* _Exercise objective_
In the question about calculating remaining days in Java, what value does the asker expect the first method to return, and what value do they actually get?

* _Extracted text_
MyoZaw Oo
MyoZaw Oo

Reputation: 127

How can I calculate the remaining days?

private long calculateNextBirthday() {

    final Calendar c = Calendar.getInstance();

    c.set(2015, 8, 20);
      //this is birthdate. set it to date you get from date picker

    final Calendar today = Calendar.getInstance();

    long eta = c.getTimeInMillis();
    long now = System.currentTimeMillis();

    long durationMills = eta - now;

    long diffSeconds = durationMills / 1000;
    long diffMinutes = diffSeconds / 60;
    long diffHours = diffMinutes / 60;
    long diffDays = diffHours / 24;
    long remainDays = diffHours % 24;


    final long millis = c.getTimeInMillis()
            - today.getTimeInMillis();

    // Convert to days
    final long days = millis / 86400000; // Precalculated
    // (24 *
    // 60 *
    // 60 *
    // 1000)

    return diffDays;
}

This method is supposed to calculate the remaining days for a given date, but I don't know why this doesn't return the exact value. I think this should return 30 or 31, but I get 62.

Edit:

I changed my code, but I still don't get the exact value:

private long calculateRemainingDays() {

    final Calendar c = Calendar.getInstance();
    c.set(2015, 7, 23);
    final Calendar today = Calendar.getInstance();

    final long millis = c.getTimeInMillis()
            - today.getTimeInMillis();
    // Convert to days
    final long days = millis / 86400000;
    return days;
}

Upvotes: 2

Views: 5265

Answers (3)

Tom
Tom

Reputation: 17567

There are already two answers which either explains why OP's original code didn't work or how he could use java.util.Date to solve his question.

* _Extracted information_
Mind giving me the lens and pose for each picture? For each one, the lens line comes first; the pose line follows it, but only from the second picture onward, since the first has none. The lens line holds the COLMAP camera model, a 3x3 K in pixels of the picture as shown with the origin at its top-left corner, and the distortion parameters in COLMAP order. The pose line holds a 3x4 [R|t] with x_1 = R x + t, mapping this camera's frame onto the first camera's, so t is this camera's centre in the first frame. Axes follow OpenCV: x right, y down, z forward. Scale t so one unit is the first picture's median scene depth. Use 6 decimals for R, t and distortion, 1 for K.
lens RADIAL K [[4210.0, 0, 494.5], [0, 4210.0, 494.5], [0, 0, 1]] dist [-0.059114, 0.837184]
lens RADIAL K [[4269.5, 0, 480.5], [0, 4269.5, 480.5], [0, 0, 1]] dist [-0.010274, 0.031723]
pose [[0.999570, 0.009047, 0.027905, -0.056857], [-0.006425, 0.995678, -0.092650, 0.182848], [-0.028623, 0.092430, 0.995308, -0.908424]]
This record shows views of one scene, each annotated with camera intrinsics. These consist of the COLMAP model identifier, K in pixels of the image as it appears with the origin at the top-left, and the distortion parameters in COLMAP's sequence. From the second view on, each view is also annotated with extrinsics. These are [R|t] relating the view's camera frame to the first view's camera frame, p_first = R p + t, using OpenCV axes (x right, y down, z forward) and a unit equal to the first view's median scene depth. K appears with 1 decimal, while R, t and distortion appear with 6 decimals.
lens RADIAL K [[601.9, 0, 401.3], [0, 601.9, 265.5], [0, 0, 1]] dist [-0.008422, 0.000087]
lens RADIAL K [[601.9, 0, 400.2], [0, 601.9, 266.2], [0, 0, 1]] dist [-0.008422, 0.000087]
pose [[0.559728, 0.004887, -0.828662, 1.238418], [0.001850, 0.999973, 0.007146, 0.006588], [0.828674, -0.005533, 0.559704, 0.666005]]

* _Answer for this exercise_
They expect 30 or 31 but get 62.